Key inflammatory pathways are dispensable for proper muscle regeneration. A. Schematic depiction of differentially expressed genes (p < 0.05, FC >= 1.5) during circulating monocyte to muscle-infiltrating inflammatory (Ly6C^high) and repair macrophage (Ly6C^low) transition. The number of genes changing is indicated per transition stage. Data are available under accession numbers GSE114291 and GSE164722. B. Heatmap representing the mRNA expression dynamics of key inflammation-associated genes in sorted blood monocyte, Ly6C^high or Ly6C^low muscle-infiltrating macrophages at indicated time points following cardiotoxin injury. Clustered RNA-seq expression values are visualized as Expression Z-score (calculated using the DEseq method). C. Average fiber CSA of regenerating tibialis anterior (TA) muscle in indicated mouse strains (8–10 weeks-old males) at day 8 post cardiotoxin (CTX) injury (n = at least 4 mice per group).

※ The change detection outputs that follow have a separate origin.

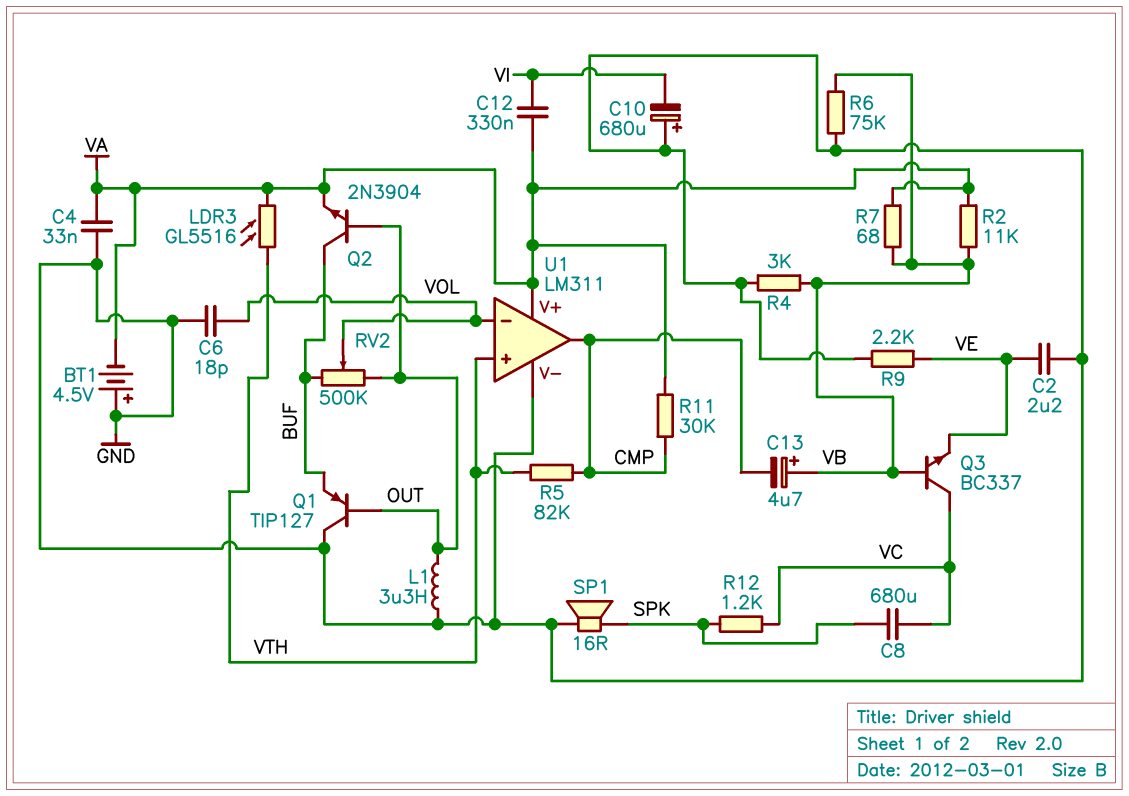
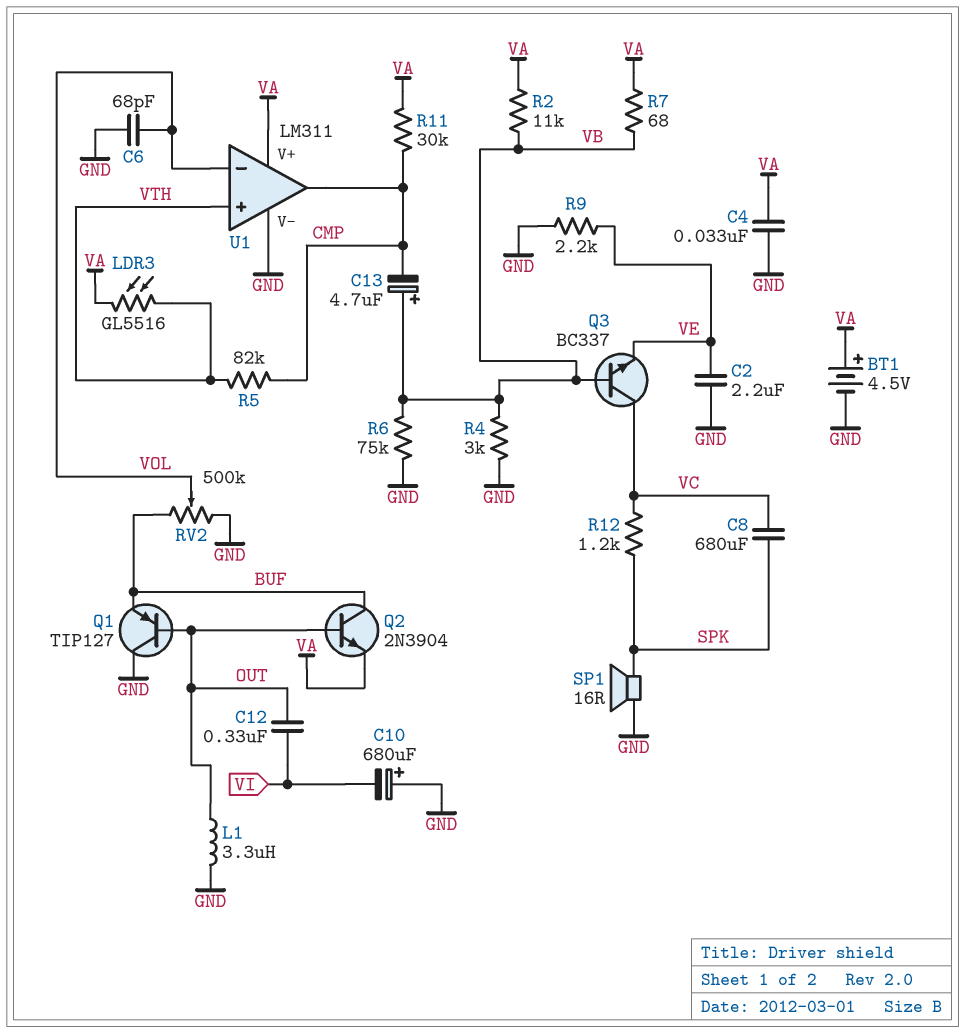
BT1: 4.5V (plus GND, minus VA) -> 4.5V (plus VA, minus GND)
C6: 18pF (GND, VOL) -> 68pF (GND, VOL)
C12: 330nF (VA, VI) -> 330nF (OUT, VI)
RV2: 500k (BUF, OUT, wiper VOL) -> 500k (BUF, GND, wiper VOL)

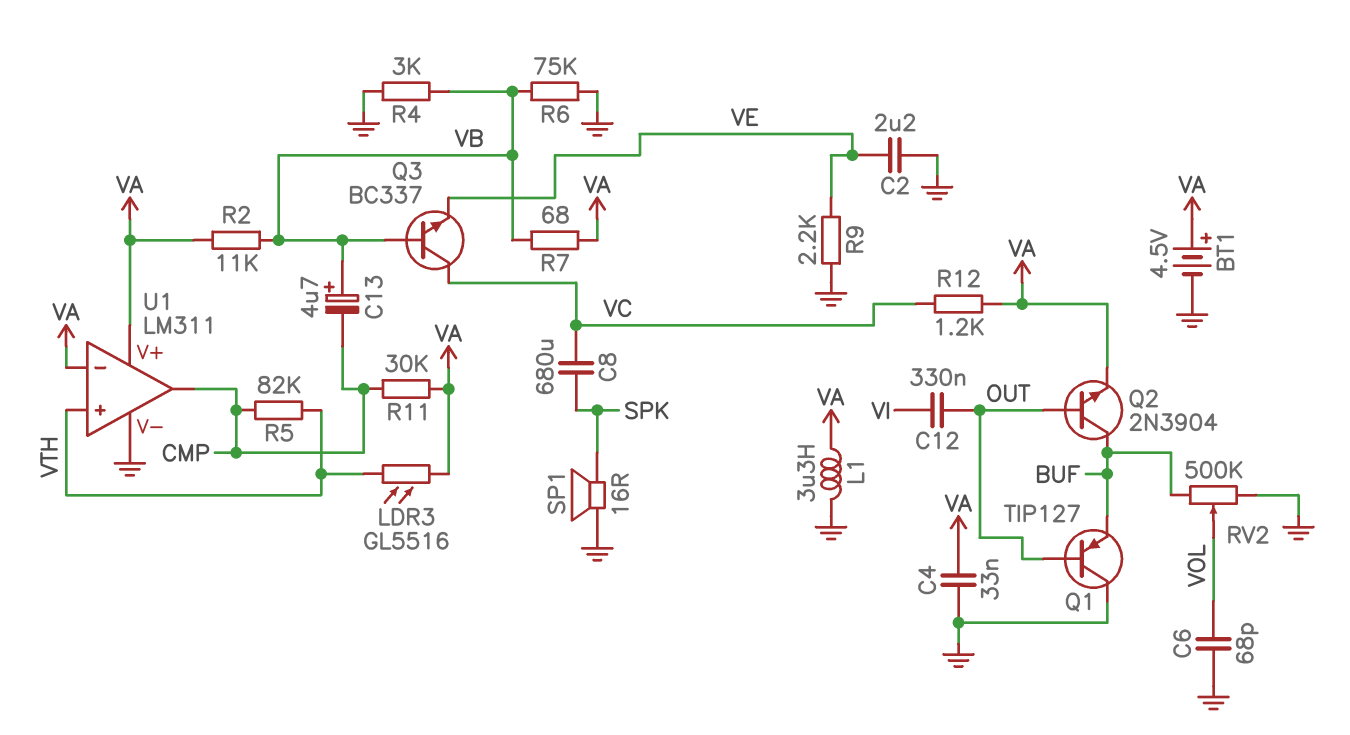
C10: 680uF (plus GND, minus VI) -> none
L1: 3.3uH (GND, OUT) -> 3.3uH (GND, VA)
R12: 1.2k (SPK, VC) -> 1.2k (VA, VC)
U1 pin in-: VOL -> VA

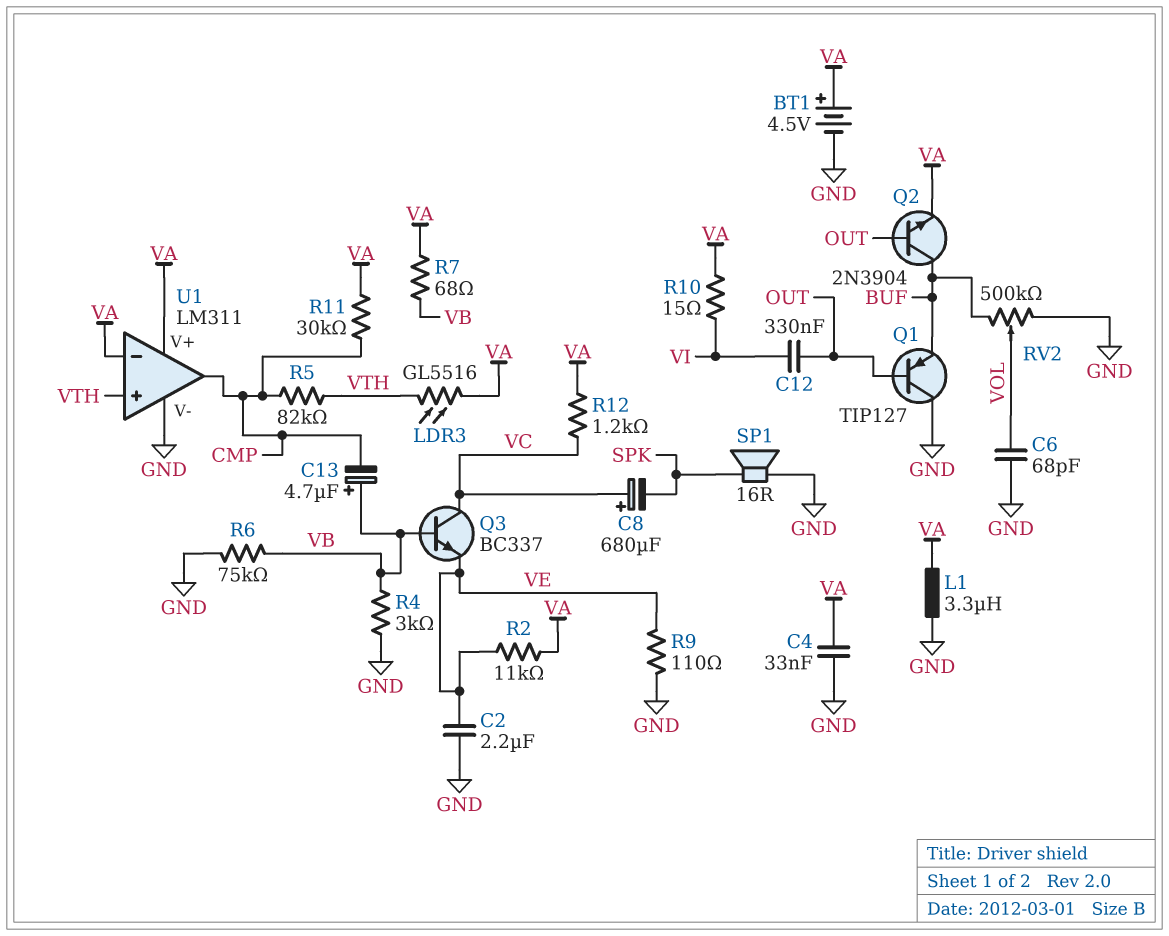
C8: 680uF (SPK, VC) -> 680uF (plus VC, minus SPK)
R2: 11k (VA, VB) -> 11k (VA, VE)
R9: 2.2k (GND, VE) -> 110 (GND, VE)
R10: none -> 15 (VA, VI)

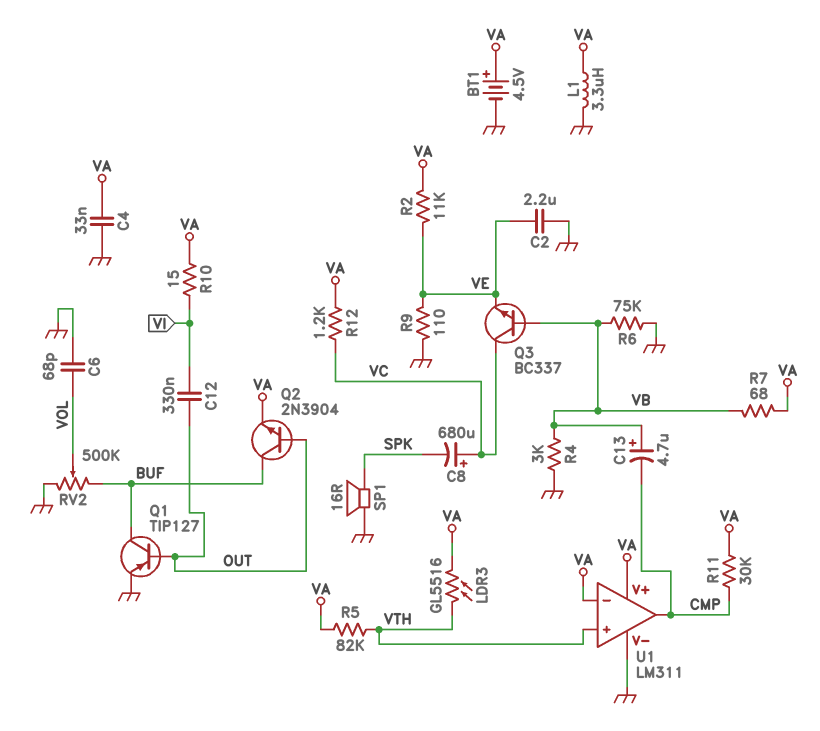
Q1: PNP TIP127 (B OUT, C GND, E BUF) -> PNP TIP127 (B OUT, C BUF, E GND)
R5: 82k (CMP, VTH) -> 82k (VA, VTH)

Bars and lines represent mean ± SEM. D. Representative images of H&E-stained skeletal muscle (TA) from WT-control, Akt1 KO, Akt2 KO, and Irak3 KO animals at day 8 post CTX-induced injury. Scale bars in the upper left corner represent 100 μm. E. Representative images of H&E-stained skeletal muscle (TA) from Akt1^fl/fl control, Akt1^fl/fl LysM-Cre animals at day 8 post CTX-induced injury. Scale bars in the upper left corner represent 100 μm. F. Representative images of H&E-stained skeletal muscle (TA) from WT-control and Nlrp3 KO animals at day 8 post CTX-induced injury. Nlrp3 −/− mice were acquired through JAX (Stock #: 021302). Scale bars in the upper left corner represent 150 μm.

Fig. 4.

Macrophage diversification and cellular interactions during regenerative inflammation. Schematic depiction of participating muscle-infiltrating macrophage subtypes and their cellular interactions during acute muscle injury and regeneration. During an acute sterile muscle injury, Ly6C^high monocytes extravasate from the circulation and start to phagocytose myofiber debris. These cells transition into Ly6C^low repair macrophages to promote wound healing through growth factor production. Recent advances in single-cell technologies propose the presence of multiple functionally distinct subtypes or states of repair macrophages that could preferentially influence the cellular interactions within the regenerating cell milieu. Possible subtypes of repair macrophages include Growth Factor Expressing, Resolution-related, and Antigen-Presenting macrophages.